How Costly is Diversity?

Introducing affirmative action causes a substantial increase in the number of female competitors, and this supply effect reduces the cost of requiring equal representation of women.

Despite decades of striving for gender equality, there are still large differences between men and women in the labor market. Women are more likely to hold clerical or nurturing jobs while men are more visible in manufacturing. Across fields, men are disproportionately found in professional and managerial occupations. Even among graduates of top tier business schools, female MBAs are more likely to work in the non-profit sector, to work part time, or to drop out of the work force entirely. One theory suggests that women are underrepresented in many high-profile jobs, and across entire professions, because of the way they respond to competition: men are eager to compete, while women often shy away from competitive environments.

In How Costly is Diversity? Affirmative Action in Light of Gender Differences in Competitiveness (NBER Working Paper No. 13923), authors Muriel Niederle, Carmit Segal, and Lise Vesterlund devise a series of experiments to investigate how affirmative action might affect participants' willingness to compete, and at what cost. Specifically, they observe 42 men and 42 women at Harvard who competed in a timed tournament involving adding series of 5 two-digit numbers. The tournament rules under affirmative action required that out of two winners, at least one must be a woman. Niederle and her co-authors find that when women are guaranteed equal representation among winners, as in this case, more women and fewer men enter competitions - and the response is even larger than one might predict given the changes in the odds of winning. The response is explained by the affirmative action competition being more gender specific: for example, to win the competition a woman only needs to outperform the other women.

Interestingly, both beliefs about relative performance and the willingness to compete will change in more gender-specific competitions.

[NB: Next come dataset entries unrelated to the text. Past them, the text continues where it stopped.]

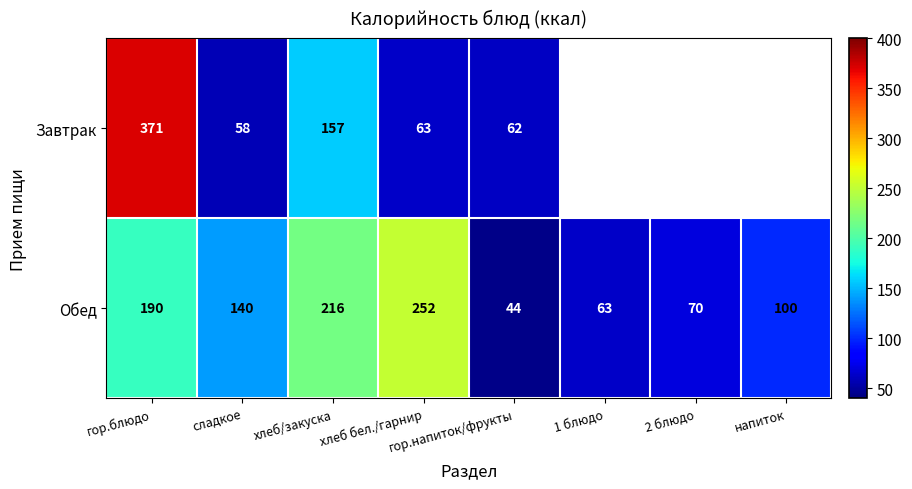

The Завтрак series shows 58 at сладкое. True or false?

True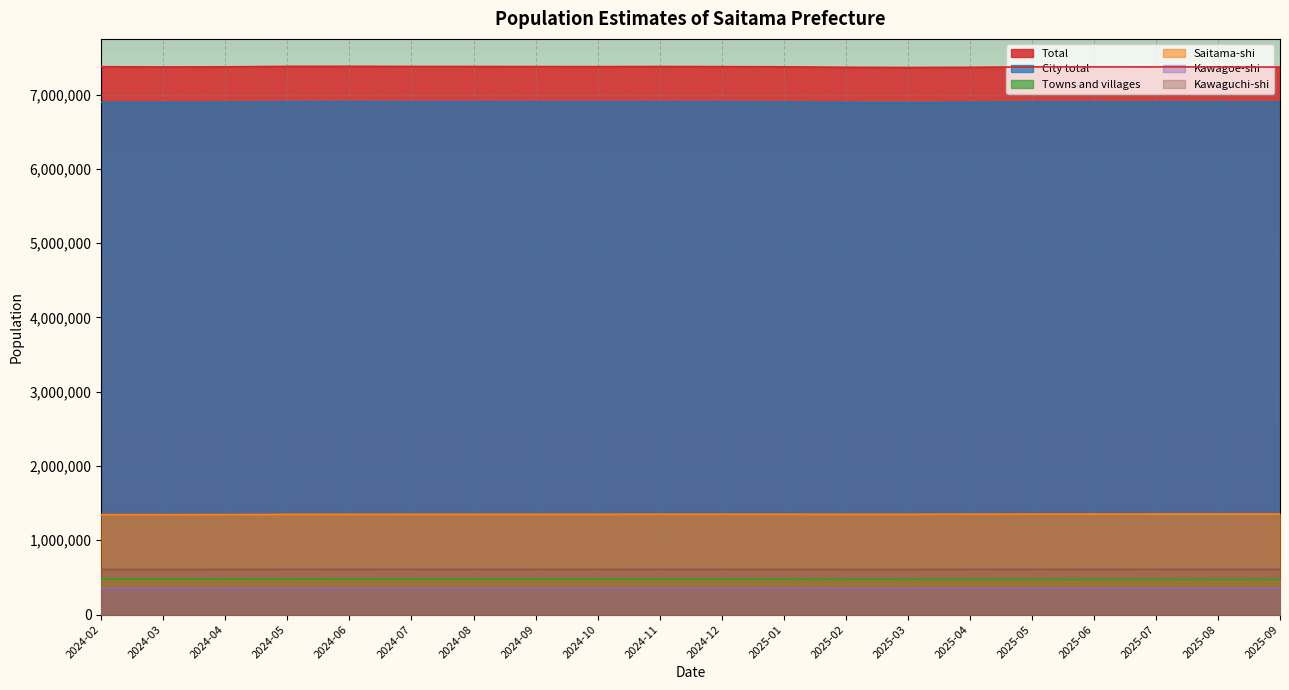

How many distinct data groups are displayed?

6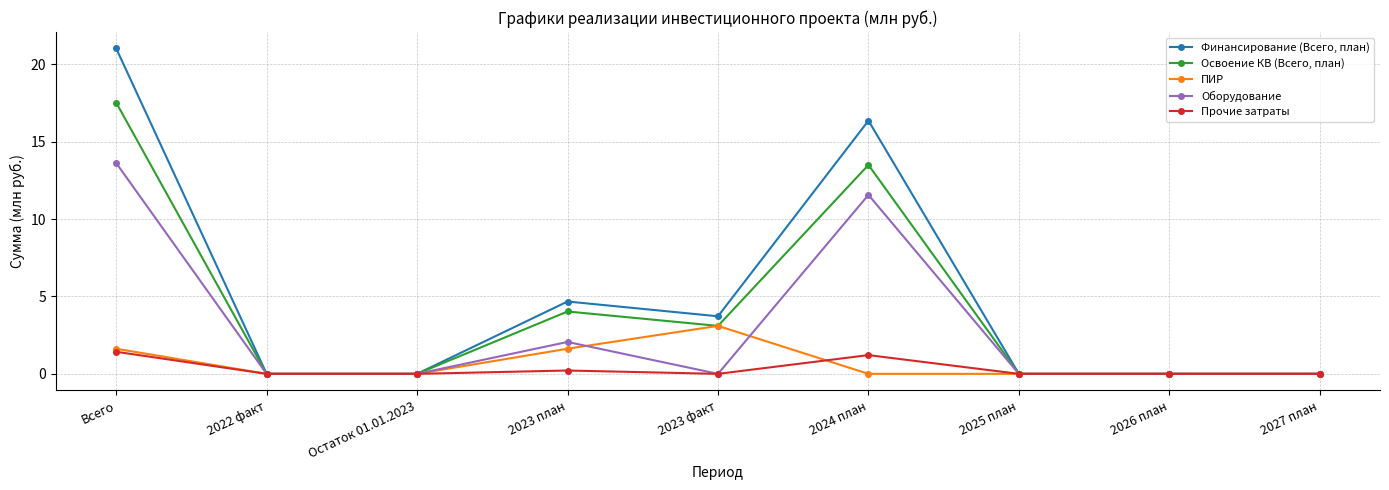

The value of Прочие затраты at 2023 факт is -0.7. True or false?

False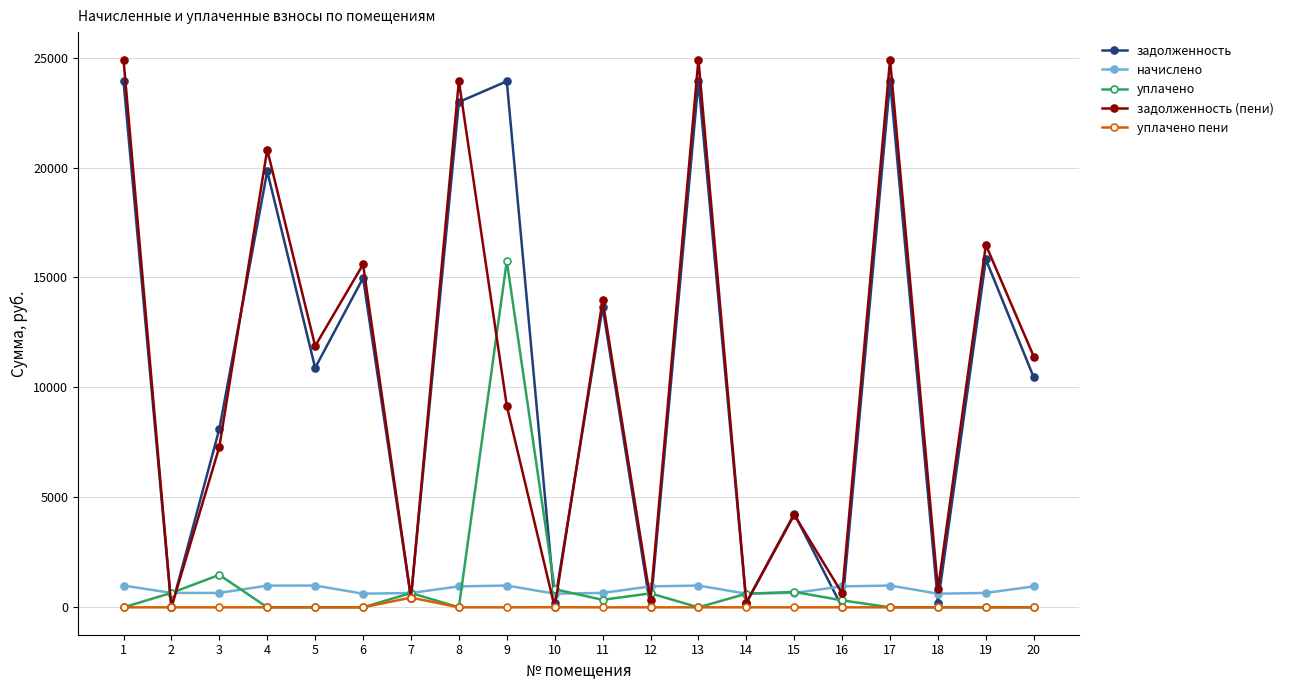

Which series ends up on top after the final intersection of задолженность and уплачено пени?

задолженность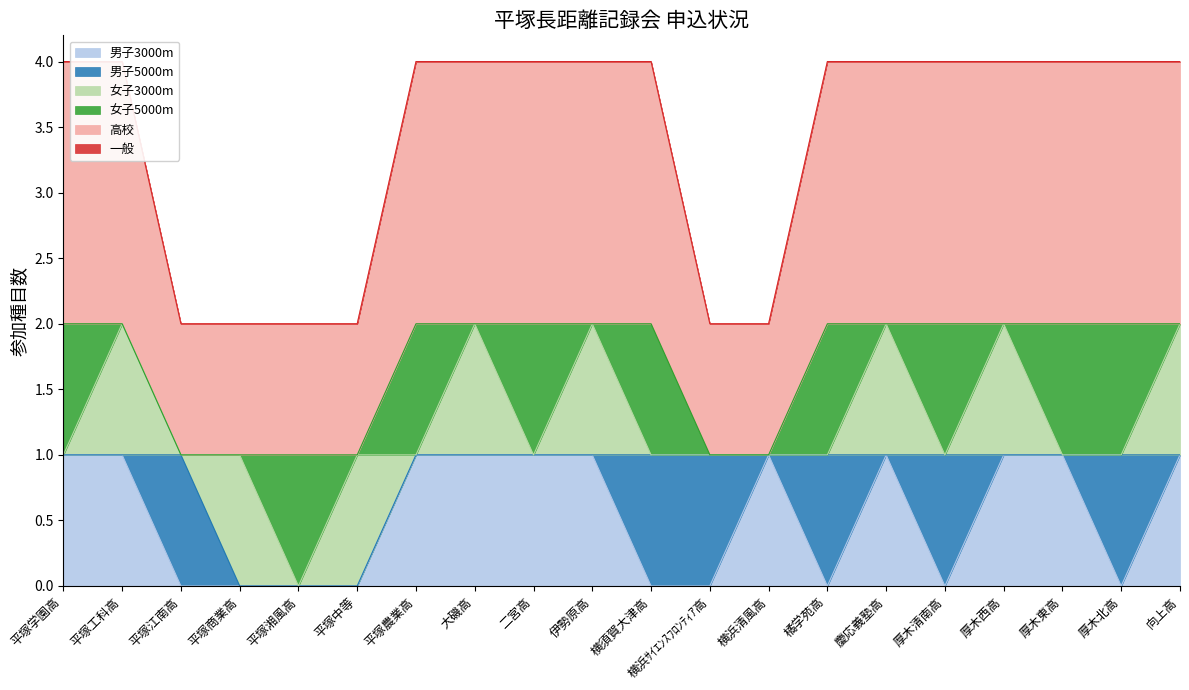

Reading left to right, what are all the values shown in this chart?

男子3000m: 1	1	0	0	0	0	1	1	1	1	0	0	1	0	1	0	1	1	0	1
男子5000m: 0	0	1	0	0	0	0	0	0	0	1	1	0	1	0	1	0	0	1	0
女子3000m: 0	1	0	1	0	1	0	1	0	1	0	0	0	0	1	0	1	0	0	1
女子5000m: 1	0	0	0	1	0	1	0	1	0	1	0	0	1	0	1	0	1	1	0
高校: 2	2	1	1	1	1	2	2	2	2	2	1	1	2	2	2	2	2	2	2
一般: 0	0	0	0	0	0	0	0	0	0	0	0	0	0	0	0	0	0	0	0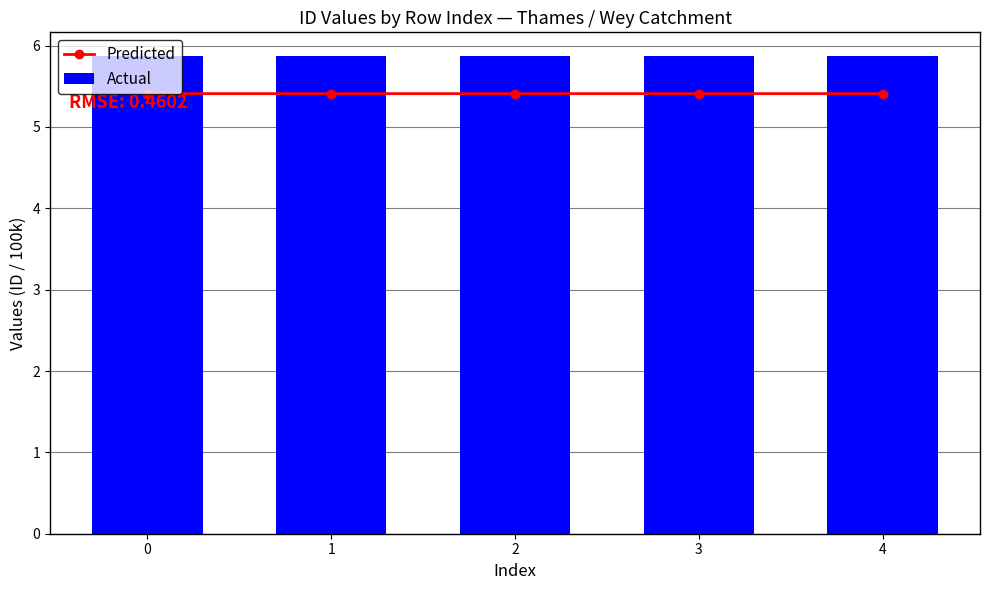

Reading left to right, list all the values displayed in this chart.

Predicted: 0=5.4	1=5.4	2=5.4	3=5.4	4=5.4
Actual: 0=5.9	1=5.9	2=5.9	3=5.9	4=5.9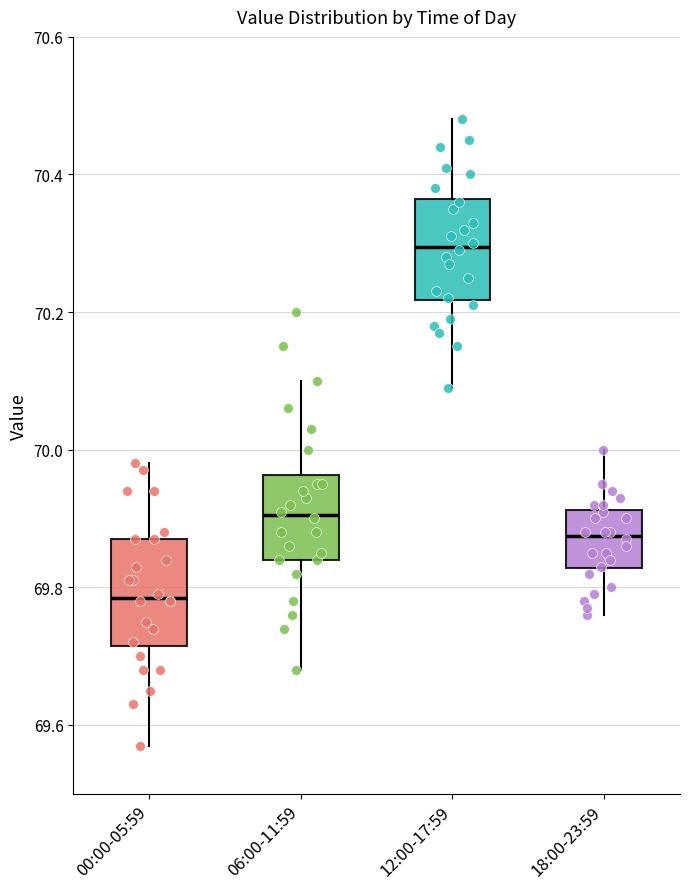

Reading left to right, read every box against the y-axis: the position of its median line, the range the box covers, and the ends of its whiskers. The values are not printed on the chart, so give them approximately, as read against the axis.

00:00-05:59: median 69.78, box 69.72 to 69.88, whiskers 69.58 to 69.98
06:00-11:59: median 69.90, box 69.84 to 69.96, whiskers 69.68 to 70.10
12:00-17:59: median 70.30, box 70.22 to 70.36, whiskers 70.10 to 70.48
18:00-23:59: median 69.88, box 69.82 to 69.92, whiskers 69.76 to 70.00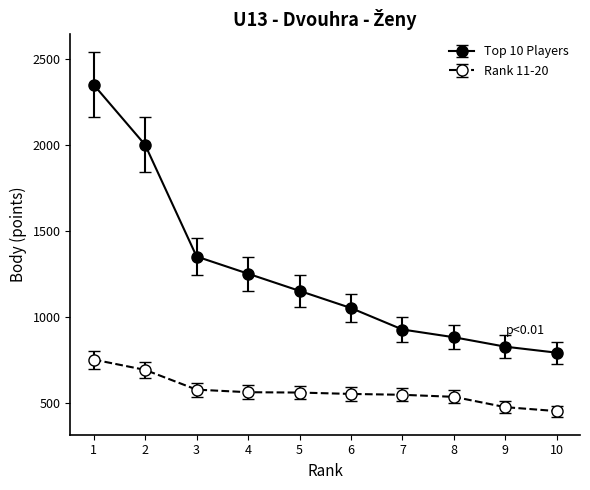

The Rank 11-20 series shows 270 at 8. True or false?

False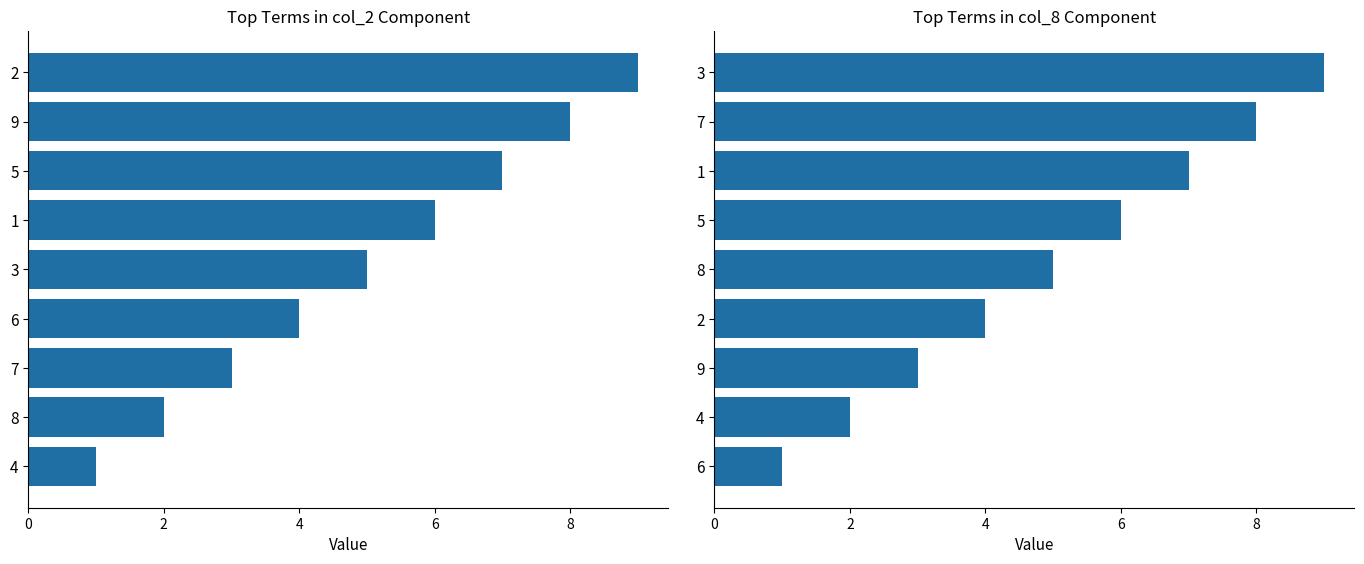

Which series has the widest spread of values?

col_2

The researchers then ask how costly it is to insure that women be represented equally among those who win competitions - in other words, what is the cost of affirmative action? In particular, how much lower will the performance threshold be for women? How many better-performing men will have to be passed by to hire a woman? To what extent will reverse discrimination arise?

The authors find that introducing affirmative action causes a substantial increase in the number of female competitors, and this supply effect reduces the cost of requiring equal representation of women. The costs of affirmative action depend on how much lower the minimum performance threshold must be to secure gender parity, compared to performance of a group in which gender is not taken into account. If there were no change in male-female entry, then equal representation of women would result in lower minimum performance for women. However, the change in tournament entry implies that women are better represented among the set of entrants, and in particular that more high performing women are in the applicant pool. Thus, it becomes much less costly to achieve equal representation, and the resulting minimum performance threshold changes very little if at all under affirmative action.